Qualifikationsverfahren (Prüfungen, u. a. die Abschlussprüfung) dienen der Feststellung von beruflichen Handlungskompetenzen, die für jeden Beruf in einer speziellen Bildungsverordnung festgelegt sind. Der Nachweis erfolgt durch eine Gesamtprüfung, eine Verbindung von Teilprüfungen oder durch andere vom SBFI anerkannte Qualifikationsverfahren.
Anforderungen. Die Qualifikationsverfahren müssen verschiedenen Anforderungen genügen. Grundsätzlich orientieren sie sich an den Zielen und Anforderungen der massgebenden Bildungsverordnung. Sie bewerten und gewichten die mündlichen, schriftlichen und praktischen Teile im Hinblick auf die Besonderheiten des entsprechenden Qualifikationsbereichs und berücksichtigen die Erfahrungsnoten aus Schule und Praxis. Die gewählten Verfahren müssen immer der Zielgruppe angepasst sein und mit einem vertretbaren Aufwand durchgeführt werden können.
Grosser Gestaltungsspielraum. Das Berufsbildungsgesetz aus dem Jahr 2002 bietet einen grossen Gestaltungsspielraum für die Beurteilung der jeweils geforderten beruflichen Handlungskompetenzen. Es gibt verschiedene Möglichkeiten die erworbenen Qualifikationen zu bewerten:
- Schriftliche und mündliche Prüfungen. Eignen sich vor allem zum Abfragen von Wissen und theoretischen Grundlagen. Angepasste Aufgabenstellungen ermöglichen auch komplexere Aufträge (Problemlösung).
- Praktische Arbeiten. Eignen sich zum Überprüfen von Handlungskompetenzen sowie zum Umsetzen von theoretischen Grundlagen und theoretischem Prozesswissen.
- Erfahrungsnote. Ergibt sich aus dem arithmetischen Mittel der in der jeweiligen Bildungsverordnung festgelegten Anzahl von Noten und bildet eine Position bei der Berechnung der Gesamtergebnisse.
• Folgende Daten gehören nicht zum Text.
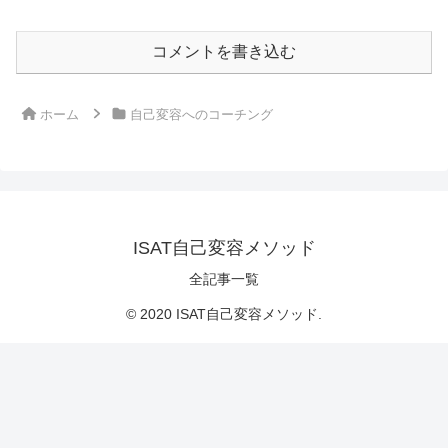
コメントを書き込む
ホーム
自己変容へのコーチング
ISAT自己変容メソッド
全記事一覧
© 2020 ISAT自己変容メソッド.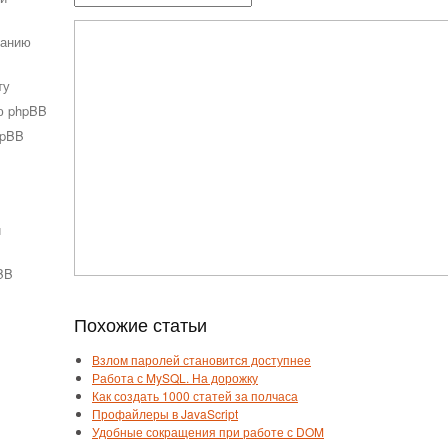
ванию
ту
ю phpBB
hpBB
и
BB
Похожие статьи
Взлом паролей становится доступнее
Работа с MySQL. На дорожку
Как создать 1000 статей за полчаса
Профайлеры в JavaScript
Удобные сокращения при работе с DOM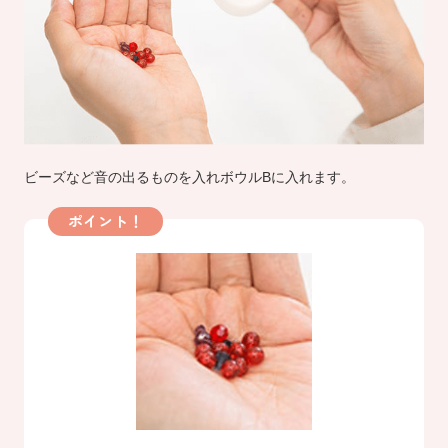
ビーズなど音の出るものを入れボウルBに入れます。
ポイント！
Die Erfahrungsnoten widerspiegeln die Leistungen nicht nur zu einem bestimmten Zeitpunkt, sondern über einen längeren Zeitraum und werden damit dem Lernfortschritt gerecht. Erfahrungsnoten können in allen Lernorten (Lehrbetrieb, Berufsfachschule, überbetriebliches Kurszentrum) ermittelt werden.
- Kombinierte Verfahren. Eignen sich zum Überprüfen von Handlungskompetenzen, von individuellen Lernleistungen und -fortschritten sowie zum Überprüfen der Anwendung von Grundlagenwissen und Prozesswissen. Beispiele:
• Individuelle praktische Arbeit (IPA)
• Vorgegebene praktische Arbeit (VPA)
• Vertiefungsarbeiten
• Fachgespräch
Bei allen Formen müssen die vier Gütekriterien berücksichtigt werden:
- Gültigkeit. Das Wissen und die Fähigkeiten, die bei den Lernenden überprüft werden, müssen den Zielen und Anforderungen entsprechen, d.h., dass nur schulischer Stoff und praktische Fertigkeiten geprüft werden, die auch tatsächlich vermittelt wurden.
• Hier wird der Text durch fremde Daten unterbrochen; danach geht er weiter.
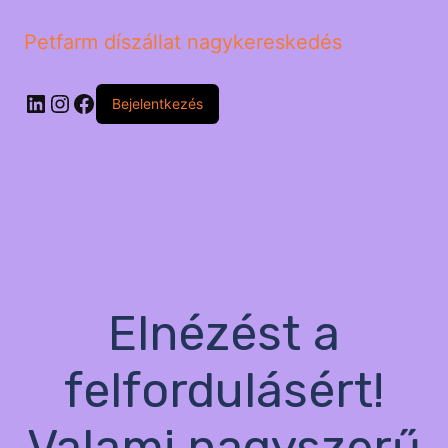
Petfarm díszállat nagykereskedés
LinkedIn
Instagram
Facebook
Bejelentkezés
Elnézést a
felfordulásért!
Valami nagyszerű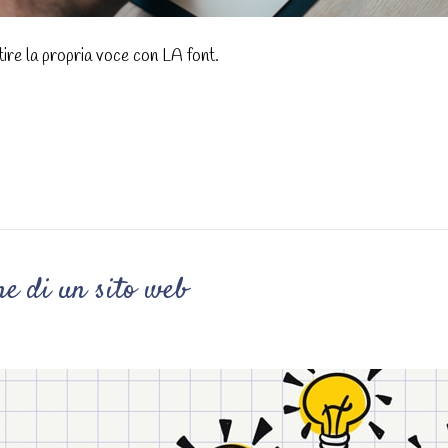
tire la propria voce con LA font.
ne di un sito web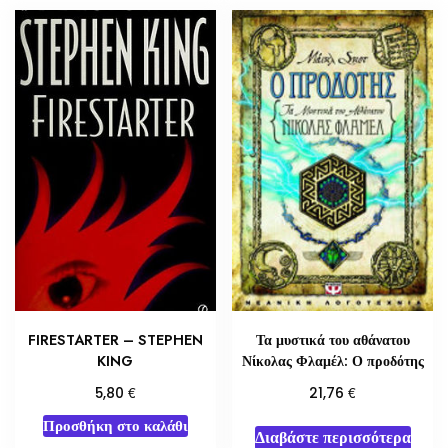
FIRESTARTER – STEPHEN
Τα μυστικά του αθάνατου
KING
Νίκολας Φλαμέλ: Ο προδότης
€
€
5,80
21,76
Προσθήκη στο καλάθι
Διαβάστε περισσότερα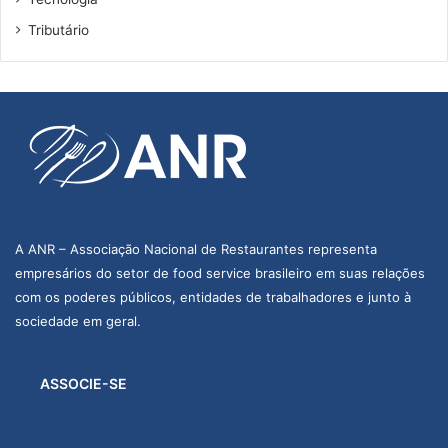
Tributário
A ANR – Associação Nacional de Restaurantes representa
empresários do setor de food service brasileiro em suas relações
com os poderes públicos, entidades de trabalhadores e junto à
sociedade em geral.
ASSOCIE-SE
- Zuverlässigkeit. Prüfungen müssen fehlerfrei bewertet werden können. Es dürfen keine Messfehler auftreten, die das Prüfungsergebnis und somit die Bewertung der Prüfung verfälschen können. Für alle Kandidatinnen und Kandidaten sollen bei der Durchführung, Auswertung und Interpretation der Prüfung möglichst gleiche Bedingungen herrschen.
- Chancengleichheit. Die Prüfung soll sich in Form und Inhalt an den Lernbedingungen orientieren, die für die Lernenden auch während der beruflichen Grundbildung gegeben waren. Dazu werden schulische bzw. betriebliche Lernbedingungen gezählt (Lehr- und Arbeitsmittel, Lehrpersonen, Berufsbildungsverantwortliche etc.).
- Ökonomie. Für die Durchführung und Auswertung einer Prüfung sollten sich Zeitaufwand und Materialverbrauch in einem vernünftigen Rahmen bewegen.